STRATEGIC MODULATION OF THERMAL TO ELECTRICAL ENERGY RATIO PRODUCED FROM PV/T MODULE

• Main Authors: Anges A. Aminou Moussavou, Atanda K. Raji, Marco Adonis
• Format: Article
• Language: English
• Published: CTU Central Library 2021-04-01
• Series: Acta Polytechnica
• Subjects: cell efficiency; photovoltaic systems; solar photovoltaic-thermal (pv/t) system; modelling and simulation; power production.

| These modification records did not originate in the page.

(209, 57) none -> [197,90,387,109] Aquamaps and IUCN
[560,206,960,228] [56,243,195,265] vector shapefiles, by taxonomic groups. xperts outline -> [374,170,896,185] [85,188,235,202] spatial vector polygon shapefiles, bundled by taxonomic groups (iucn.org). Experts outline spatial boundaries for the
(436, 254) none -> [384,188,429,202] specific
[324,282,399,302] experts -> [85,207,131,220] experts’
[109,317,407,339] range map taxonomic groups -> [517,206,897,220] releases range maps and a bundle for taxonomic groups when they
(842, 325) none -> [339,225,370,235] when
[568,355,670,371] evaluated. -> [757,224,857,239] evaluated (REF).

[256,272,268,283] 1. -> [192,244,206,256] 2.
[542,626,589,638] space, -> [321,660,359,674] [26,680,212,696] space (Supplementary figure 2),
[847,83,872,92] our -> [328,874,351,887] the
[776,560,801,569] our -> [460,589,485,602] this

• Online Access: https://ojs.cvut.cz/ojs/index.php/ap/article/view/6888

Several strategies have been developed to enhance the performance of a solar photovoltaicthermal (PV/T) system in buildings. However, these systems are limited by the cost, complex structure and power consumed by the pump. This paper proposes an optimisation method conversion strategy that modulates the ratio of thermal to electrical energy from the photovoltaic (PV) cell, to increase the PV/T system’s performance. The design and modelling of a PV cell was developed in MATLAB/Simulink to validate the heat transfer occurring in the PV cell model, which converts the radiation (solar) into heat and electricity. A linear regression equation curve was used to define the ratio of thermal to electrical energy technique, and the behavioural patterns of various types of power (thermal and electrical) as a function of extrinsic cell resistance (Rse). The simulation results show an effective balance of the thermal and electrical power when adjusting the Rse. The strategy to modulate the ratio of thermal to electrical energy from the PV cell may optimise the PV/T system’s performance. A change of Rse might be an effective method of controlling the amount of thermal and electrical energy from the PV cell to support the PV/T system temporally, based on the energy need. The optimisation technique of the PV/T system using the PV cell is particularly useful for households since they require electricity, heating, and cooling. Applying this technique demonstrates the ability of the PV/T system to balance the energy ( thermal and electrical) produced based on the weather conditions and the user’s energy demands.